■ Exercise
Please reproduce, character for character, the lines of the items between the line holding "scientific name: Ilex lamprophylla" and the line holding "state / province: Cartago", both included.

■ Material provided
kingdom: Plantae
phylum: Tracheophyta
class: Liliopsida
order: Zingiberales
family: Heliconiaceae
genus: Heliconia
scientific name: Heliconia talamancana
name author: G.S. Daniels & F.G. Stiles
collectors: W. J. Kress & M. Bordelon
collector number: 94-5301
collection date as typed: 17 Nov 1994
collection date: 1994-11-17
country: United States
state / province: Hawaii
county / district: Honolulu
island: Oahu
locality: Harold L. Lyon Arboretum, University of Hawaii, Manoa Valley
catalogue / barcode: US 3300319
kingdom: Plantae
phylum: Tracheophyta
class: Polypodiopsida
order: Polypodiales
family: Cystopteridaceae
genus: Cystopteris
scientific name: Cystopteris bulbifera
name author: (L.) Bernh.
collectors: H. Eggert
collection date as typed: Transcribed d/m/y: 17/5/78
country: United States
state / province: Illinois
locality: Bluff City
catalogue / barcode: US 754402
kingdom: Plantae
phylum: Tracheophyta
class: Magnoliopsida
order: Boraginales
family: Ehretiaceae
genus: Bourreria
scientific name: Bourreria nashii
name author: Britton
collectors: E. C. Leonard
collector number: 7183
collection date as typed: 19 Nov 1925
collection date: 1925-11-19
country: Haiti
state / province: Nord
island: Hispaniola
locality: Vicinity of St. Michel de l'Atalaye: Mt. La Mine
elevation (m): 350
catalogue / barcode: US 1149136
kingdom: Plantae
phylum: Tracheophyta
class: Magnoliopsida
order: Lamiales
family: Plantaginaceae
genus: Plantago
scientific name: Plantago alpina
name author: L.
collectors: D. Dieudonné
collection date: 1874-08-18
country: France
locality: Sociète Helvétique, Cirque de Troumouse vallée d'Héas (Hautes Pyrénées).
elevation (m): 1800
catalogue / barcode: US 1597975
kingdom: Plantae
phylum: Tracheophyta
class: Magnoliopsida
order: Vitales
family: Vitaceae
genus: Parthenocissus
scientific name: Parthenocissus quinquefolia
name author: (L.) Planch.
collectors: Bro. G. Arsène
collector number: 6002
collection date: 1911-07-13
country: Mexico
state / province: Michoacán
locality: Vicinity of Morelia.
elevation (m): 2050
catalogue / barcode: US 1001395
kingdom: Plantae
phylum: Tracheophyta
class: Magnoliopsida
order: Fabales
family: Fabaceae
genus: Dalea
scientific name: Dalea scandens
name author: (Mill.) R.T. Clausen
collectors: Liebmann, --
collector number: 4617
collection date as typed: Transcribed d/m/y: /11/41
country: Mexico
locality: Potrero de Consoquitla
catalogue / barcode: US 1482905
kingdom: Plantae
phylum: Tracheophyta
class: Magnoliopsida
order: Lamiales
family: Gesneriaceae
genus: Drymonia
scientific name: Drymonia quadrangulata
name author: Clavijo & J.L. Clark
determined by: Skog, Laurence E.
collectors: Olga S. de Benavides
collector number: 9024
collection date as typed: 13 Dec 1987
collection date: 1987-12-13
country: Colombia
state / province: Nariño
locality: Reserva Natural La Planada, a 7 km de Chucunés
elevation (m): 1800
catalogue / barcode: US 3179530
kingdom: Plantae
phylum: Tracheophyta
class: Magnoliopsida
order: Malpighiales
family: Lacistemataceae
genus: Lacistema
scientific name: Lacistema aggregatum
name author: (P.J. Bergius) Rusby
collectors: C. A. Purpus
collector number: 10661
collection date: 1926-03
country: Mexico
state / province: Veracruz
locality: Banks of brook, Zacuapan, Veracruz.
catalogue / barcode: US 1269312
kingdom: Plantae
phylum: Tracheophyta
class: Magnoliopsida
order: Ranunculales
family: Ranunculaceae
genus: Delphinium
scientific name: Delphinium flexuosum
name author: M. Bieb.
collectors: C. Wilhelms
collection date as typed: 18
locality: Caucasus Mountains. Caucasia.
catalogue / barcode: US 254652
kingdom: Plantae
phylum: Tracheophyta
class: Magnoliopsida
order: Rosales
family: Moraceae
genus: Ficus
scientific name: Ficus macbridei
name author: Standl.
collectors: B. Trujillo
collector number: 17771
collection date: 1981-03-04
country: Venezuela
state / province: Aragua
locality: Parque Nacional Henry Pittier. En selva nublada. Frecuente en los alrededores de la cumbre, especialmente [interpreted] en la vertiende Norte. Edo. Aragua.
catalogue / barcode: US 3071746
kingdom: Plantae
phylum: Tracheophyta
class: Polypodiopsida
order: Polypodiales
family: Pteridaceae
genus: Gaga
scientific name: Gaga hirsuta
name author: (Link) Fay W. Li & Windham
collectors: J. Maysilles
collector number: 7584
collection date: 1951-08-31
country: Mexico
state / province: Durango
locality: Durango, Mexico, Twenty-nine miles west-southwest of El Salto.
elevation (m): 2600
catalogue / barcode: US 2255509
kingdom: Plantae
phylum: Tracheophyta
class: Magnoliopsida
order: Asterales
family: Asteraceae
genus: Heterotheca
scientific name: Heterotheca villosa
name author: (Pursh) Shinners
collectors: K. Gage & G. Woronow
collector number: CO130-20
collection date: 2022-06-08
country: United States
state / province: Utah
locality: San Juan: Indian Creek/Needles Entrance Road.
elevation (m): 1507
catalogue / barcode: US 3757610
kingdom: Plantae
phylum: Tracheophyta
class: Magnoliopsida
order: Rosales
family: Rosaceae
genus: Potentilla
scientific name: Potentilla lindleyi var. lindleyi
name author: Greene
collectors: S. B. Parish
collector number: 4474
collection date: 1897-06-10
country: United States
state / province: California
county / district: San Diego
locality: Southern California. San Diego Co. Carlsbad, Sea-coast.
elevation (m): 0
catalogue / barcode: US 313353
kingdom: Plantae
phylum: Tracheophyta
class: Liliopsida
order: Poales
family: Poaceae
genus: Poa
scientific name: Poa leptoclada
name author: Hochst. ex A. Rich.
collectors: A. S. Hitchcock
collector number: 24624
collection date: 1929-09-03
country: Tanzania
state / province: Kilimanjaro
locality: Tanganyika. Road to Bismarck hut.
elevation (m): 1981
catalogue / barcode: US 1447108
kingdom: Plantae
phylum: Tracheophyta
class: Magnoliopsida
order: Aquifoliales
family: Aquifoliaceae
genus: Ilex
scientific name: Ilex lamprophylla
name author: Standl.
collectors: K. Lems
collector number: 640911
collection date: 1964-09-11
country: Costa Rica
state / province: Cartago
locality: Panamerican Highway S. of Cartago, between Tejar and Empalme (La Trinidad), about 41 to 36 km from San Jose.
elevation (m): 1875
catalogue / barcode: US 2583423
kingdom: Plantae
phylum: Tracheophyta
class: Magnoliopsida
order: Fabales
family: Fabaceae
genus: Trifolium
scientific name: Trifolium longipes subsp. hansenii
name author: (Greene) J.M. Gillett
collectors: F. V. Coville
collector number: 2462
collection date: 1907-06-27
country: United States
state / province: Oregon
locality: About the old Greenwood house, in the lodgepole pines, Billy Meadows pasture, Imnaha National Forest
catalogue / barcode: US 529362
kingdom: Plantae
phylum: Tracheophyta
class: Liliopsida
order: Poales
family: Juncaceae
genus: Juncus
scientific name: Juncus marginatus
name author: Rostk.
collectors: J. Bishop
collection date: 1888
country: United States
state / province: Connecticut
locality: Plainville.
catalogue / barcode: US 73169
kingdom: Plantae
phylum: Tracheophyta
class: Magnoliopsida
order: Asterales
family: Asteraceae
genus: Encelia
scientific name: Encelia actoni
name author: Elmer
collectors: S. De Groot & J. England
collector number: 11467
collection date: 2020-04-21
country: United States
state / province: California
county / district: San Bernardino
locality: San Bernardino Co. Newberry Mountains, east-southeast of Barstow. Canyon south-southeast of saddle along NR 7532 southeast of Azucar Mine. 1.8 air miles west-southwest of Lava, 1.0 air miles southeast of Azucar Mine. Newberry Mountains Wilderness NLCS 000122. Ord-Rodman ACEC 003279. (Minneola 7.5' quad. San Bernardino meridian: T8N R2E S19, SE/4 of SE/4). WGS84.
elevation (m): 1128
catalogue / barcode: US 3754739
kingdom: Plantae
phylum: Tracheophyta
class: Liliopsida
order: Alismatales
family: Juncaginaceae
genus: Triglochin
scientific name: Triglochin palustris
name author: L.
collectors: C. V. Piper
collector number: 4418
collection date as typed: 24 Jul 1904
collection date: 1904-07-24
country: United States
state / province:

■ Written solution
scientific name: Ilex lamprophylla
name author: Standl.
collectors: K. Lems
collector number: 640911
collection date: 1964-09-11
country: Costa Rica
state / province: Cartago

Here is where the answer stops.